____ Information supplied

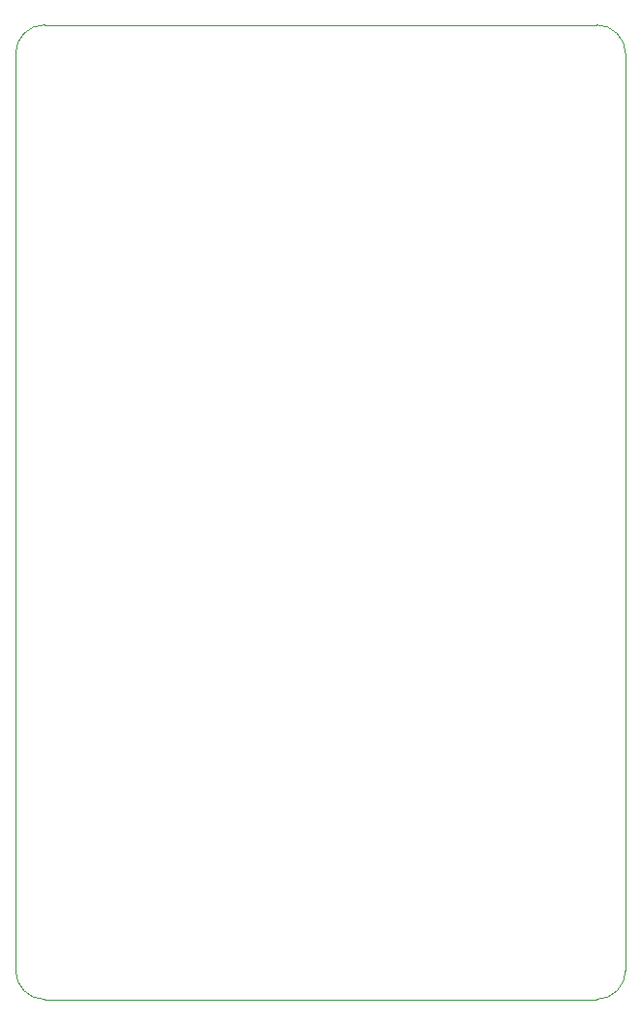
<source format=gbr>
%TF.GenerationSoftware,KiCad,Pcbnew,(5.1.9)-1*%
%TF.CreationDate,2021-04-18T17:00:14-02:30*%
%TF.ProjectId,flamingo,666c616d-696e-4676-9f2e-6b696361645f,rev?*%
%TF.SameCoordinates,Original*%
%TF.FileFunction,Profile,NP*%
%FSLAX46Y46*%
G04 Gerber Fmt 4.6, Leading zero omitted, Abs format (unit mm)*
G04 Created by KiCad (PCBNEW (5.1.9)-1) date 2021-04-18 17:00:14*
%MOMM*%
%LPD*%
G01*
G04 APERTURE LIST*
%TA.AperFunction,Profile*%
%ADD10C,0.050000*%
%TD*%
G04 APERTURE END LIST*
D10*
X154940000Y-147955000D02*
G75*
G02*
X152400000Y-150495000I-2540000J0D01*
G01*
X104140000Y-150495000D02*
G75*
G02*
X101600000Y-147955000I0J2540000D01*
G01*
X152400000Y-65405000D02*
G75*
G02*
X154940000Y-67945000I0J-2540000D01*
G01*
X101600000Y-67945000D02*
G75*
G02*
X104140000Y-65405000I2540000J0D01*
G01*
X152400000Y-65405000D02*
X104140000Y-65405000D01*
X154940000Y-147955000D02*
X154940000Y-67945000D01*
X104140000Y-150495000D02*
X152400000Y-150495000D01*
X101600000Y-67945000D02*
X101600000Y-147955000D01*
M02*

</source>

________

Description of the task
Your reply should hold every line from the data that contains "APERTURE", copied in full.

Answer below
G04 APERTURE LIST*
G04 APERTURE END LIST*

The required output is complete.